Aucune évaluation à proprement parlée des diverses réponses et initiatives à ce jour conçues, tentées, initiées ou planifiées afin de lutter contre le terrorisme au sahel n'a été menée pour en mesurer l'impact. Cependant, l'analyse d'un certain nombre d'enseignements permet de tirer une conclusion dont certains ont transpiré tout au long de cette analyse. La lutte contre la menace terroriste en Afrique de l'Ouest et particulièrement dans la bande sahélo-saharienne, est une entreprise complexe, qui doit prendre en compte une multitude d'aspects : diplomatique, politique, socioéconomique et sécuritaire, et les liens que ce fléau entretient avec d'autres problèmes tels que la criminalité transfrontalière organisée et précisément les différents trafics qui se sont développés dans la région408(*). Les Etats du sahel doivent prendre acte de cette réalité et collaborer plus étroitement pour éviter que les mouvements terroristes et les groupes criminels ne s'enracinent davantage dans cet espace. L'éradication du terrorisme au sahel passe, en effet, par un renforcement de la coopération entre tous les pays de la zone et non à travers des postures différentes et souvent divergentes dans la lutte contre AQMI.

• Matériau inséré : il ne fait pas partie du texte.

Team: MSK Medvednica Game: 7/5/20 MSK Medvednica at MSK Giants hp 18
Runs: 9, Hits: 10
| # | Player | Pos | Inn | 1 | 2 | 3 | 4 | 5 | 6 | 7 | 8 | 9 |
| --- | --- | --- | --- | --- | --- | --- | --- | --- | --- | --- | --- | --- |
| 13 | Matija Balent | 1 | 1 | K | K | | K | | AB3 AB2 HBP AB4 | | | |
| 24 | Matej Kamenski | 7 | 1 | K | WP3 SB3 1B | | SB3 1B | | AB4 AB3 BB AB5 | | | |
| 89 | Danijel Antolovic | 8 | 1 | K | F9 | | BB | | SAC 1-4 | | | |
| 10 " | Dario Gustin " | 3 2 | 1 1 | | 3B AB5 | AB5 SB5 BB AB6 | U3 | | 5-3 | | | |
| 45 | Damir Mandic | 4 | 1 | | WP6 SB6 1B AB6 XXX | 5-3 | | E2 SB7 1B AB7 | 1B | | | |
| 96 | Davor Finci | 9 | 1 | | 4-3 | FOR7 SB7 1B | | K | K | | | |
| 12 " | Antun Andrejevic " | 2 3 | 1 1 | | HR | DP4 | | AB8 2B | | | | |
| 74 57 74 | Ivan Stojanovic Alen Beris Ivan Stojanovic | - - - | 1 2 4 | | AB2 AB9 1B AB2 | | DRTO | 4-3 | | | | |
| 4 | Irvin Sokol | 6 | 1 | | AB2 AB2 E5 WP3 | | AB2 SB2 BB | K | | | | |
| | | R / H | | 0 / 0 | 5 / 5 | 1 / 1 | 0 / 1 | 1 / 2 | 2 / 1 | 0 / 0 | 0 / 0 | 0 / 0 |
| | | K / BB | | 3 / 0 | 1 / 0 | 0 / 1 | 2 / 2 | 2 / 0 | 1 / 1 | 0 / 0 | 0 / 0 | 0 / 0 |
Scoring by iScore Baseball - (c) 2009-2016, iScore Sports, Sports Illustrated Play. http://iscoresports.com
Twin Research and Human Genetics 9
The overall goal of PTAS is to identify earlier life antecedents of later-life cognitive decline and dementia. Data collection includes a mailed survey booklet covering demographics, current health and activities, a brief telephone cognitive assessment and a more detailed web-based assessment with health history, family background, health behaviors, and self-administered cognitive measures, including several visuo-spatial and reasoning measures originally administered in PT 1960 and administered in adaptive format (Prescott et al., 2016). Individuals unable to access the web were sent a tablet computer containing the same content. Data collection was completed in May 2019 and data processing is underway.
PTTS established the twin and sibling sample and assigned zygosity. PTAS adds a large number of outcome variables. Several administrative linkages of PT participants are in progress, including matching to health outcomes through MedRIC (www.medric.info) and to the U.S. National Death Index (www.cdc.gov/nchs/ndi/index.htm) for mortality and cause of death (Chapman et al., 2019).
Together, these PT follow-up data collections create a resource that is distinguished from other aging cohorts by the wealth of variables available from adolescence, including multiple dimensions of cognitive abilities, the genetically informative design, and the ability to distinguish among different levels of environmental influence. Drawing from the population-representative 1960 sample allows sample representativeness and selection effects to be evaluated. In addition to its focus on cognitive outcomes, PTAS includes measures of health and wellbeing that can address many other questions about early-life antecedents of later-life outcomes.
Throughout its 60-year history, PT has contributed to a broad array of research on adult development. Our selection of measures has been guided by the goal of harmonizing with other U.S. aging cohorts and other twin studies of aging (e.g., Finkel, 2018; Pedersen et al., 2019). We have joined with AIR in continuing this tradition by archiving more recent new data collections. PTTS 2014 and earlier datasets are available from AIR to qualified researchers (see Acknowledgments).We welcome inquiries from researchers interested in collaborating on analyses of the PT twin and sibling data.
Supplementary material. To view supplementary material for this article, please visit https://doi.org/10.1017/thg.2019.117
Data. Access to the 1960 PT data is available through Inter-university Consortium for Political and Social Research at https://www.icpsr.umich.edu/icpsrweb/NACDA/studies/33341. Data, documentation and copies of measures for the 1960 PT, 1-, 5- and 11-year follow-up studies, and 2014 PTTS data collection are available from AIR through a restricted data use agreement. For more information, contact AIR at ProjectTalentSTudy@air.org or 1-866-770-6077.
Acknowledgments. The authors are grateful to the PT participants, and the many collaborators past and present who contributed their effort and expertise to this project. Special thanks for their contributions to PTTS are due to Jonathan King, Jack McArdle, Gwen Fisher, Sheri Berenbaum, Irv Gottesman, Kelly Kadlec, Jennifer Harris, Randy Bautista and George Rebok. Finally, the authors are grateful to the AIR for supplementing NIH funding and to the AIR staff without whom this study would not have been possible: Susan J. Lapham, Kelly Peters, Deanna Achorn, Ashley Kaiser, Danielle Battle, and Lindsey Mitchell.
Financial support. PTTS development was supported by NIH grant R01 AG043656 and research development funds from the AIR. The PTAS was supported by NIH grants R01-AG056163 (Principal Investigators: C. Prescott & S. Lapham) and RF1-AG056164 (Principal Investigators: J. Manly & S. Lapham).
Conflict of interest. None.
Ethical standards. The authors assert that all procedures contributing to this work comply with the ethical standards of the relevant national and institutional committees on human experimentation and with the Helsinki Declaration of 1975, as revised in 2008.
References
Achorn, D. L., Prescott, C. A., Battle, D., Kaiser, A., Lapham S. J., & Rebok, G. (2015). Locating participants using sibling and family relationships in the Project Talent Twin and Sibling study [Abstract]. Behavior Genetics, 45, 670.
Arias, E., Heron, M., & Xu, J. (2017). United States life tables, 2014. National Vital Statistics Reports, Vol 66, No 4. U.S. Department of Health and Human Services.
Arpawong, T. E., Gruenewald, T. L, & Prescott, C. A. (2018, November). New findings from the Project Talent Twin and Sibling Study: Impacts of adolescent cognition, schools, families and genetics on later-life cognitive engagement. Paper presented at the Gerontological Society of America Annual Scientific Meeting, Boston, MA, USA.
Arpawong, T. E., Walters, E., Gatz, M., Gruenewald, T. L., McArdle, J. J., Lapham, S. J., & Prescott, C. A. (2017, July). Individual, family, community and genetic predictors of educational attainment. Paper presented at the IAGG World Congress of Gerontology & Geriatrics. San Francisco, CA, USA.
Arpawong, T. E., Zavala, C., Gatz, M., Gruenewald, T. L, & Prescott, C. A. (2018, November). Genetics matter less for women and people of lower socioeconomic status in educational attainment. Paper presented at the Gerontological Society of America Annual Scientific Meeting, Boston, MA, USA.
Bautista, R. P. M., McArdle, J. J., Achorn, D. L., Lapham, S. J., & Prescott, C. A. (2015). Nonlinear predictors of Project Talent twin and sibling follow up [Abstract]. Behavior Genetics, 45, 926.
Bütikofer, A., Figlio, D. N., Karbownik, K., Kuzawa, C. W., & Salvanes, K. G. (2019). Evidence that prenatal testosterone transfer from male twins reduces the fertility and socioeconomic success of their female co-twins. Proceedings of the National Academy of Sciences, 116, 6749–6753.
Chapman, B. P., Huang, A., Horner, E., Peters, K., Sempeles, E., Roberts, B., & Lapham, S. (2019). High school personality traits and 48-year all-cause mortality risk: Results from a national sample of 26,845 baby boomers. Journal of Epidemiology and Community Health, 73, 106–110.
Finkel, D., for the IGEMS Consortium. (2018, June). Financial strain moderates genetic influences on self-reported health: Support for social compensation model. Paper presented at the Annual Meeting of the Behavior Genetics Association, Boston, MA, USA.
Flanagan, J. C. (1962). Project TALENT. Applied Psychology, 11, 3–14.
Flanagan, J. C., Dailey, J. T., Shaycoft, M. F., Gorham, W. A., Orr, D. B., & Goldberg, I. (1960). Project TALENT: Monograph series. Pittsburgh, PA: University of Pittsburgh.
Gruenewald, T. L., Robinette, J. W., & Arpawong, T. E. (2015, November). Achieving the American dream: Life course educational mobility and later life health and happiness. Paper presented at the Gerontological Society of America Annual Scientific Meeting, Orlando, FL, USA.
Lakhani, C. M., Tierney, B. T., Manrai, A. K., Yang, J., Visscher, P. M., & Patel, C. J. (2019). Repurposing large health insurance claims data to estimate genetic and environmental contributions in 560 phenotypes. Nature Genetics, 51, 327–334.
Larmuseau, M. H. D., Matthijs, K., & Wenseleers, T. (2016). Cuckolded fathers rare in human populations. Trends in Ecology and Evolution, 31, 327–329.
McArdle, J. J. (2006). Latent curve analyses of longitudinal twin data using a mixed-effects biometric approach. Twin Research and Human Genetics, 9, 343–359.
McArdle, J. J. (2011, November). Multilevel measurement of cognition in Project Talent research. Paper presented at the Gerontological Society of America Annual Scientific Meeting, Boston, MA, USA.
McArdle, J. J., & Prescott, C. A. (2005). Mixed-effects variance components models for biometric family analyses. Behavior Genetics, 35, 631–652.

Ainsi, en termes d'efficacité, la lutte contre le terrorisme et le crime organisé ne peuvent plus se concevoir à partir de catégories telles que l'intangibilité des frontières, la souveraineté ou les rivalités pour le leadership régional ; elle doit au contraire s'articuler autour de domaines d'application transversaux et sur des aires régionales intégrées, soumises aux mêmes problématiques et aux mêmes menaces, transcendant le prisme purement colonial409(*). « Il est temps de mieux méditer la réponse fondamentale, la restauration des nations historiques devant prévaloir sur les entités coloniales dressées artificiellement par les métropoles dans l'intérêt des calculs impériaux de l'époque ». « Il est temps de tourner la page coloniale et d'aller vers la régionalisation bien comprise et le respect des ensembles homogènes sur la base des grandes nations historiques ayant précédé le charcutage colonial ». L'Afrique doit désormais se réapproprier sa propre destinée.

CHAPITRE II :

ACTIONS CONCRETES ET DE CONCERTATIONS FACE A LA MENACE TERRORISTE AU SAHEL

Terrorisme, criminalité, piraterie, conflits internes, coup d'état, déstabilisation des pays secoués par le « printemps arabe », chaos en Libye, crise au Nord du Mali...l'année 2011 et 2012 n'aura pas épargné la sécurité de l'Afrique, qui connaît une situation toujours préoccupante, malgré des avancées positives (création d'un nouvel Etat au Sud-Soudan, résolution de la crise ivoirienne etc.). Les facteurs d'insécurité se diversifient, la violence ne recule pas et jamais les activités illicites n'ont connu une telle ampleur. Les Etats du continent ne parviennent pas à trouver la stabilité et la sécurité nécessaire à leur développement, malgré les efforts entrepris depuis plusieurs années. En effet, les pays d'Afrique subissent les effets de trois phénomènes : la persistance des conflits internes et des rebellions locales, le développement du crime organisé et l'enracinement du terrorisme djihadiste incarné par AQMI, les milices somaliennes AL-SHEBAB SHEBAB et la secte islamiste nigériane BOKO HARAM. Ces phénomènes concomitants représentent un défi considérable pour les pays africains.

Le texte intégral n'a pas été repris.